S’agissant des personnes à l’origine des Foulards Rouges, c’est (franchement) flou. Un seul interlocuteur est identifiable. Même s’il n’est pas identifié puisque son nom n’apparaît pas sur le communiqué de presse. Il s’agit d’un cadre de la fonction publique et ancien responsable d’En Marche dans le nord du Tarn. Eric Ehrmann, précise que c’est « une dame d’Aussillon dont le pseudo sur Facebook est Jay Jay qui a créé le mouvement dans le Tarn ».

Contacté par France 3 Occitanie, Eric Ehrmann précise :  » je n’ai actuellement aucun engagement ni politique ni syndical.

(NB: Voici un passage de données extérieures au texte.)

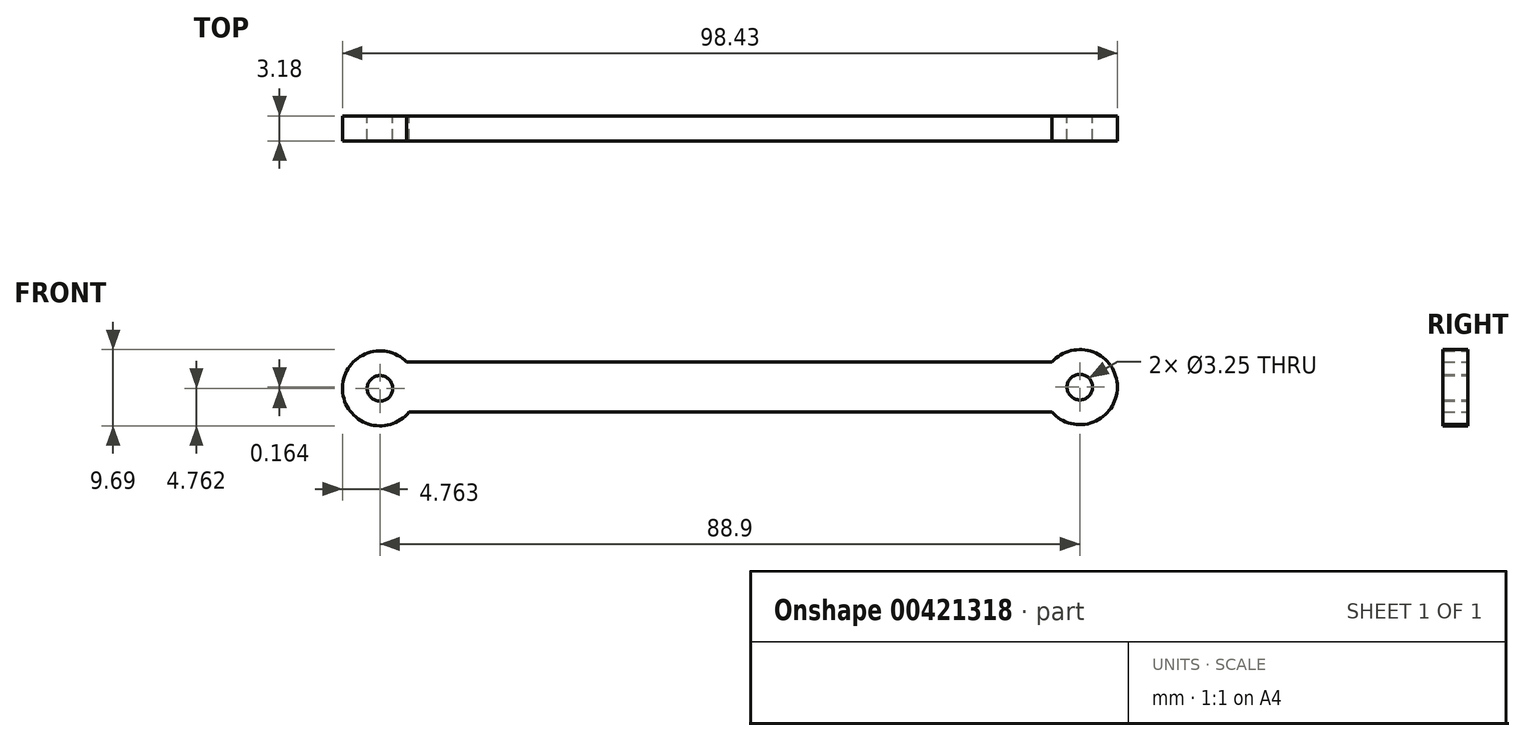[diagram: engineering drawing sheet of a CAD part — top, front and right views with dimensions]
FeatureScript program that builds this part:
annotation { "Feature Type Name" : "Feature", "Feature Type Description" : "" }
export const myFeature = defineFeature(function(context is Context, id is Id, definition is map)
    precondition{}
    {
        {
            var Q0;
            Q0=qCreatedBy(makeId("Front.planeOp"),FACE);
            var sketch = newSketch(context, id + "F0", { "sketchPlane" : qUnion([Q0])});
            skCircle(sketch, "E0", {"center": v(-102.53, 26.4) * mm, "radius": 1.63 * mm});
            skArc(sketch, "E1", {"start": v(-99.13, 29.73) * mm, "mid": v(-107.28, 26.17) * mm, "end": v(-98.84, 23.38) * mm});
            skCircle(sketch, "E2", {"center": v(-13.63, 26.56) * mm, "radius": 1.63 * mm});
            skArc(sketch, "E3", {"start": v(-17.18, 23.38) * mm, "mid": v(-8.86, 26.56) * mm, "end": v(-17.18, 29.73) * mm});
            skLineSegment(sketch, "E4", {"start": v(-99.13, 29.73) * mm, "end": v(-17.18, 29.73) * mm});
            skLineSegment(sketch, "E5", {"start": v(-17.18, 23.38) * mm, "end": v(-98.84, 23.38) * mm});
            skSolve(sketch);
        }
        {
            var Q0;
            Q0=makeQuery(id+"F0.imprint","IMPRINT",FACE,{"disambiguationData":[TD([[makeQuery(id+"F0.imprint","IMPRINT",EDGE,{"derivedFrom":sQuery(id+"F0.wireOp",EDGE,"E0")}),-1.0]])]});
            extrude(context, id + "F1", {"entities" : qUnion([Q0]), "depth" : 3.17 * mm});
        }
    });
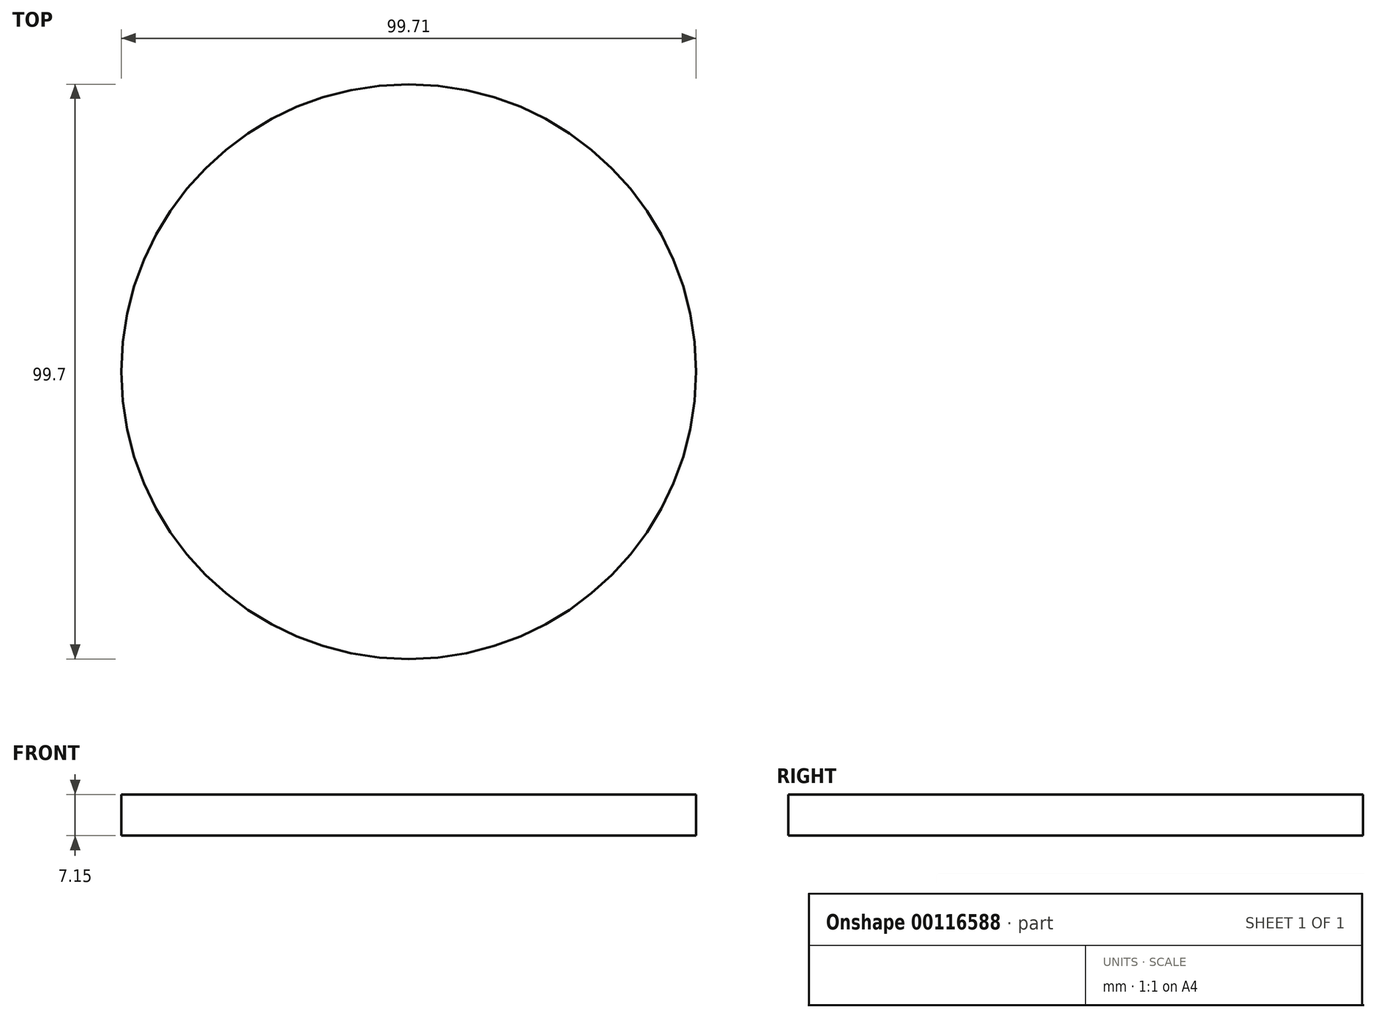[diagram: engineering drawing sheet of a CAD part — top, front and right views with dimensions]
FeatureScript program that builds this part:
annotation { "Feature Type Name" : "Feature", "Feature Type Description" : "" }
export const myFeature = defineFeature(function(context is Context, id is Id, definition is map)
    precondition{}
    {
        {
            var Q0;
            Q0=qCreatedBy(makeId("Front.planeOp"),FACE);
            var sketch = newSketch(context, id + "F0", { "sketchPlane" : qUnion([Q0])});
            skLineSegment(sketch, "E0.bottom", {"start": v(-25.39, 7.15) * mm, "end": v(24.46, 7.15) * mm});
            skLineSegment(sketch, "E0.top", {"start": v(-25.39, 0) * mm, "end": v(24.46, 0) * mm});
            skLineSegment(sketch, "E0.left", {"start": v(-25.39, 7.15) * mm, "end": v(-25.39, 0) * mm});
            skLineSegment(sketch, "E0.right", {"start": v(24.46, 7.15) * mm, "end": v(24.46, 0) * mm});
            skSolve(sketch);
        }
        {
            var Q0;
            Q0=makeQuery(id+"F0.imprint","IMPRINT",FACE,{"disambiguationData":[TD([[makeQuery(id+"F0.imprint","IMPRINT",EDGE,{"derivedFrom":sQuery(id+"F0.wireOp",EDGE,"E0.bottom")}),-1.0]])]});
            var Q1;
            Q1=sQuery(id+"F0.wireOp",EDGE,"E0.right");
            revolve(context, id + "F1", {"entities" : qUnion([Q0]), "axis" : qUnion([Q1]), "revolveType" : RevolveType.FULL});
        }
    });
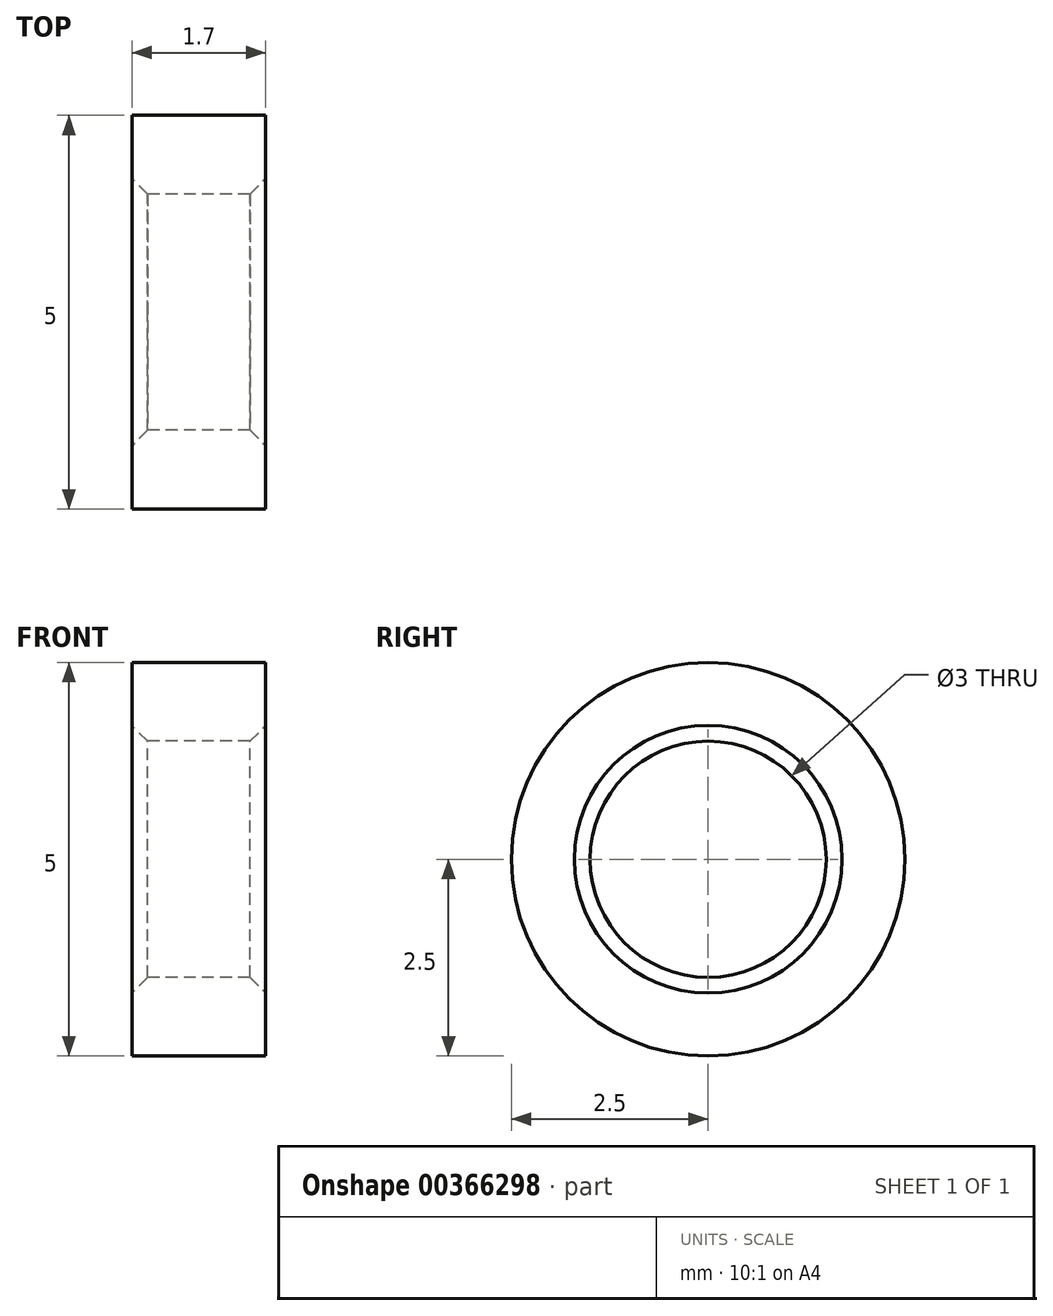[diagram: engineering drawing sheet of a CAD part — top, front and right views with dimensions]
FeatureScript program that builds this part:
annotation { "Feature Type Name" : "Feature", "Feature Type Description" : "" }
export const myFeature = defineFeature(function(context is Context, id is Id, definition is map)
    precondition{}
    {
        {
            var Q0;
            Q0=qCreatedBy(makeId("Right.planeOp"),FACE);
            var sketch = newSketch(context, id + "F0", { "sketchPlane" : qUnion([Q0])});
            skCircle(sketch, "E0", {"center": v(0, 0) * mm, "radius": 2.5 * mm});
            skCircle(sketch, "E1", {"center": v(0, 0) * mm, "radius": 1.5 * mm});
            skSolve(sketch);
        }
        {
            var Q0;
            Q0=makeQuery(id+"F0.imprint","IMPRINT",FACE,{"disambiguationData":[TD([[makeQuery(id+"F0.imprint","IMPRINT",EDGE,{"derivedFrom":sQuery(id+"F0.wireOp",EDGE,"E0")}),1.0]])]});
            extrude(context, id + "F1", {"entities" : qUnion([Q0]), "depth" : 1.7 * mm});
        }
        {
            var Q0;
            Q0=makeQuery(id+"F1.opExtrude","SWEPT_FACE",FACE,{"disambiguationData":[OSD([sQuery(id+"F0.wireOp",EDGE,"E1")])]});
            chamfer(context, id + "F2", {"entities" : qUnion([Q0]), "width" : 0.2 * mm, "tangentPropagation" : true});
        }
    });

Je suis effectivement un ancien animateur de LREM mais j’ai quitté le parti début septembre soit bien avant le début de la crise des Gilets Jaunes. J’étais alors dans une sorte de réserve politique. J’en suis sorti car je pense que la situation est grave ».

L’animateur des Foulards Rouges précise que  « parmi les membres (ndrl du mouvement) et notamment dans le Tarn il y en a un certain nombre qui sont des opposants politiques à Macron et qui le resteront quoi qu’il arrive, mais qui nous ont rejoint car ils souhaitent un retour rapide à l’ordre ». Malgré une demande de précision, il n’a pas été possible d’obtenir plus de détails sur ces Foulard Rouges,  anti-Macron ou non.

Cette opacité peut (parfaitement) s’expliquer par un souci de confidentialité et de discrétion. Sur les réseaux sociaux, les menaces et les intimidations sont fréquentes. Mais cela a un coût : un manque de transparence.